PARTS OF THE EXERCISE –
- A) Answer these from the notes on internal computer components:
(i) Which components does the southbridge handle?
(ii) What three things does a bus transmit?
(iii) What does the motherboard act as?
- B) Write out the part of the notes on internal computer components starting at "[4학년][1학기][Coursera][Introduction to HW" and ending at "circuit board (PCB)", keeping every word as it stands.

GIVEN TEXT –

[4학년][1학기][Coursera][Introduction to HW and OS][W6]
2025. 4. 28. 22:27
Introduction to Hardware and Operating System
Coursera - IBM
Link to Course
Module 4
Internal Computer Components
Learning Objectives
- Recognize internal components of a computer
- Understand the role of the motherboard
- Evaluate how data flows among internal systems
Motherboard Overview
- The motherboard is the main printed circuit board (PCB)
- Hosts:
- CPU socket
- RAM slots
- Chipset (northbridge & southbridge)
- I/O and peripheral connectors
- Acts as the communication backbone of the computer
Chipset Architecture
Component | Function |
---|---|
Northbridge | High-speed communication (CPU ↔ RAM, GPU); directly connected to CPU |
Southbridge | Slower components (USB, audio, BIOS); not directly connected to CPU |
- Together, the chipset manages data flow between CPU, memory, and peripherals
Buses and Data Flow
- A bus is a high-speed pathway (printed circuitry) on the motherboard
- Transmits:
- Control signals
- Addresses
- Data
- Example: Front-Side Bus (FSB)
- Connects CPU ↔ Northbridge (memory controller)

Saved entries
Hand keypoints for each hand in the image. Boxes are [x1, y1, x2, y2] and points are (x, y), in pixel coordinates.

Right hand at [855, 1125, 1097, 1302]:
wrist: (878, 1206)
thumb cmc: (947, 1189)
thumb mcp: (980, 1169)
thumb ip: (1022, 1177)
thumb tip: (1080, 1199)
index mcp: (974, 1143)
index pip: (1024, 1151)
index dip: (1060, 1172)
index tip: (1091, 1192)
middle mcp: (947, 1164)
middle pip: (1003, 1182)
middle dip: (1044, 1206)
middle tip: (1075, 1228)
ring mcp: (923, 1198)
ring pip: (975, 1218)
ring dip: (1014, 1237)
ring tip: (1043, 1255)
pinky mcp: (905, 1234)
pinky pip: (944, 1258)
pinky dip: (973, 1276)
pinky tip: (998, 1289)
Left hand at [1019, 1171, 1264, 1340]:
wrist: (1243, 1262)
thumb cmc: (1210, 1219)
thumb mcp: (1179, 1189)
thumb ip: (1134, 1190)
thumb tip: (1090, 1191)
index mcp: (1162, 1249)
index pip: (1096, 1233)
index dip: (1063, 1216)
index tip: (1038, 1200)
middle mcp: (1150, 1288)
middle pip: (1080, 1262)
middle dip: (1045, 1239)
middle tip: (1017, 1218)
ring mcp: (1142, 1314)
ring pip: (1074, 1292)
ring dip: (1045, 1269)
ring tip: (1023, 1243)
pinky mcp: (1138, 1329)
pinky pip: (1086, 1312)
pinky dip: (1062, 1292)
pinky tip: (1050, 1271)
---
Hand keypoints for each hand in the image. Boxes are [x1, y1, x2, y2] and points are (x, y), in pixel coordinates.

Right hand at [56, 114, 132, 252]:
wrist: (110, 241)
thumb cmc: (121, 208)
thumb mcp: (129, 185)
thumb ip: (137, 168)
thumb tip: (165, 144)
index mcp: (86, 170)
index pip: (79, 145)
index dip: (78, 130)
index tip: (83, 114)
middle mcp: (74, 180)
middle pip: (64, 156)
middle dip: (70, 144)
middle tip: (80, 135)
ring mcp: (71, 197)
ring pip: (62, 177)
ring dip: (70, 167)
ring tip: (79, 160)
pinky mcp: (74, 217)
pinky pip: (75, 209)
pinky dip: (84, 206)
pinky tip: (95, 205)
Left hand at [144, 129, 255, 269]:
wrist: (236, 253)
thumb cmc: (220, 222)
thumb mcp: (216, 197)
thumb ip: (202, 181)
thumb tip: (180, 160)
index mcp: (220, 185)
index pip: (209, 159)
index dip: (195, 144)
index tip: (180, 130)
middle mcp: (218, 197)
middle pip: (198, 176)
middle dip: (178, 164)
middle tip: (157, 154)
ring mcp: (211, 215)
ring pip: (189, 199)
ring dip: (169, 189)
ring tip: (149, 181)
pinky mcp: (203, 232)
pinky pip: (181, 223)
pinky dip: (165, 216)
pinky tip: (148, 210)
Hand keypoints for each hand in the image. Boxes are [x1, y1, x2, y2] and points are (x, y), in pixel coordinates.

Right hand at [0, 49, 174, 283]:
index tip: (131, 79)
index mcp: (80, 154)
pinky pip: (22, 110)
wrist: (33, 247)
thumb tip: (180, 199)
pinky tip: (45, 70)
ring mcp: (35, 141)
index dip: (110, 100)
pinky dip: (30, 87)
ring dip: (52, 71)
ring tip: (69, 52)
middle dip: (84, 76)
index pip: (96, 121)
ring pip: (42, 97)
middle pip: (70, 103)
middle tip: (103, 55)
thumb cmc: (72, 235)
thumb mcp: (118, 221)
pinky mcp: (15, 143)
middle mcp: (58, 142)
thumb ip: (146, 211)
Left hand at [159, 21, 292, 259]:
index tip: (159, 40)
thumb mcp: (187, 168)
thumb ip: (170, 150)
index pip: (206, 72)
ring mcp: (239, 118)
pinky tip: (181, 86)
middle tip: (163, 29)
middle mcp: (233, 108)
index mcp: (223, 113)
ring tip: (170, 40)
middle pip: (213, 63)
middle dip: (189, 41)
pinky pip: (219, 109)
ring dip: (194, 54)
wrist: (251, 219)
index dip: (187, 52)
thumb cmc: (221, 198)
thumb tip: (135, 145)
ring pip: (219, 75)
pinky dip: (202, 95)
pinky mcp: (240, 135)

ANSWERS TO EACH TASK –
- A)
(i) Slower components: USB, audio, and BIOS.
(ii) Control signals, addresses, and data.
(iii) The communication backbone of the computer.

- B)
[4학년][1학기][Coursera][Introduction to HW and OS][W6]
2025. 4. 28. 22:27
Introduction to Hardware and Operating System
Coursera - IBM
Link to Course
Module 4
Internal Computer Components
Learning Objectives
- Recognize internal components of a computer
- Understand the role of the motherboard
- Evaluate how data flows among internal systems
Motherboard Overview
- The motherboard is the main printed circuit board (PCB)